[Data items]
───
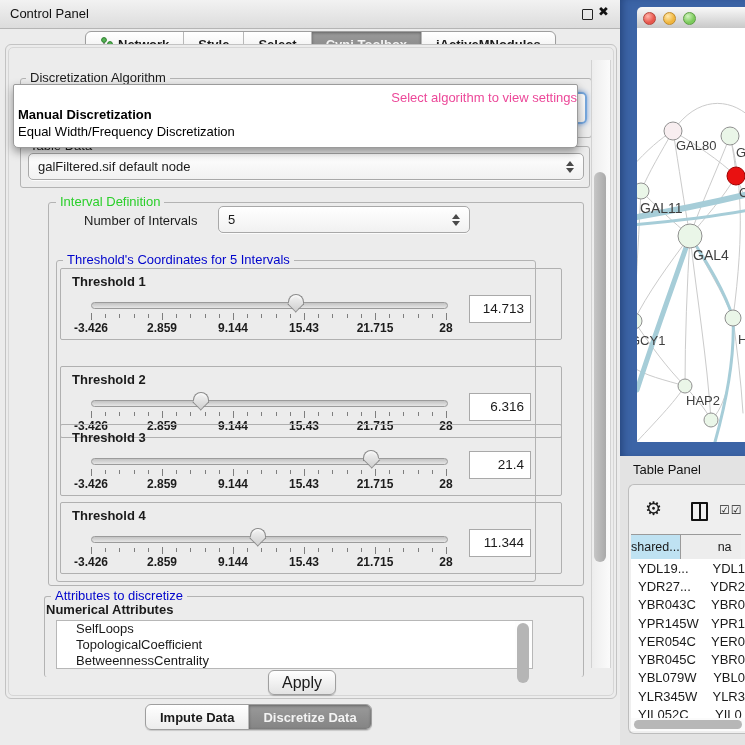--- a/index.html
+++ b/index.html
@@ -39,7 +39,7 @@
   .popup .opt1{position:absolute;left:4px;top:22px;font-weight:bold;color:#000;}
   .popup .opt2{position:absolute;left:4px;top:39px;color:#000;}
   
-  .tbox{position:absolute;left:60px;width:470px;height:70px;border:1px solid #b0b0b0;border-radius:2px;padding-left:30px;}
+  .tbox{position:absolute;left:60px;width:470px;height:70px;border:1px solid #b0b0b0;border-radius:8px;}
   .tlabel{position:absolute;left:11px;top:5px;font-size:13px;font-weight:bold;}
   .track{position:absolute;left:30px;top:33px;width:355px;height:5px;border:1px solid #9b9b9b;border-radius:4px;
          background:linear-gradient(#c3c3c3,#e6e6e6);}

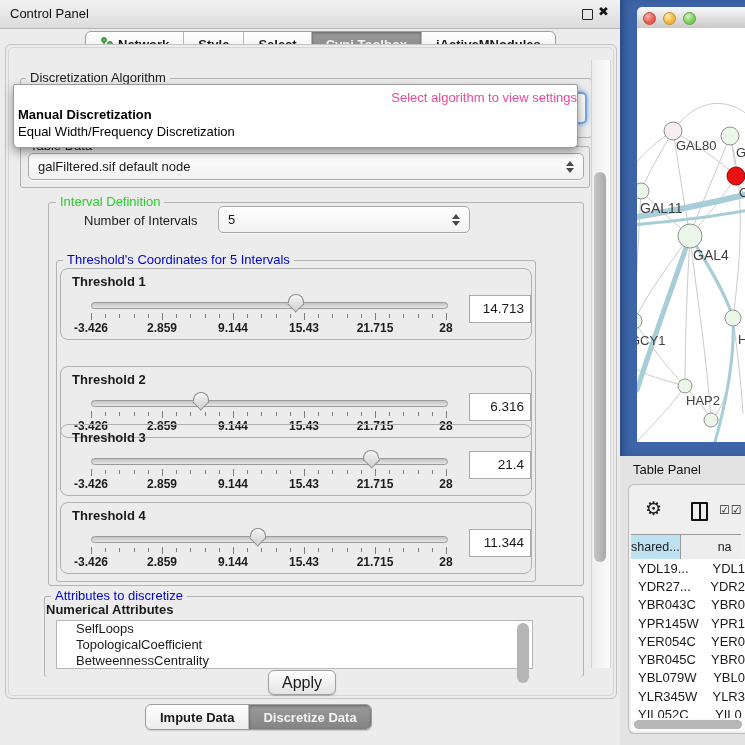--- a/index.html
+++ b/index.html
@@ -364,6 +364,9 @@
       </div>
     <div class="tab sel">
         <span>Discretize Data</span>
+      </div>
+    <div class="tab">
+        <span>Infer Network</span>
       </div>
   </div>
───
Transcribe every entry above exactly as it stands, but skip the images.

▶ _RESPONSE BOX_
--- a/index.html
+++ b/index.html
@@ -39,7 +39,7 @@
   .popup .opt1{position:absolute;left:4px;top:22px;font-weight:bold;color:#000;}
   .popup .opt2{position:absolute;left:4px;top:39px;color:#000;}
   
-  .tbox{position:absolute;left:60px;width:470px;height:70px;border:1px solid #b0b0b0;border-radius:2px;padding-left:30px;}
+  .tbox{position:absolute;left:60px;width:470px;height:70px;border:1px solid #b0b0b0;border-radius:8px;}
   .tlabel{position:absolute;left:11px;top:5px;font-size:13px;font-weight:bold;}
   .track{position:absolute;left:30px;top:33px;width:355px;height:5px;border:1px solid #9b9b9b;border-radius:4px;
          background:linear-gradient(#c3c3c3,#e6e6e6);}

--- a/index.html
+++ b/index.html
@@ -364,6 +364,9 @@
       </div>
     <div class="tab sel">
         <span>Discretize Data</span>
+      </div>
+    <div class="tab">
+        <span>Infer Network</span>
       </div>
   </div>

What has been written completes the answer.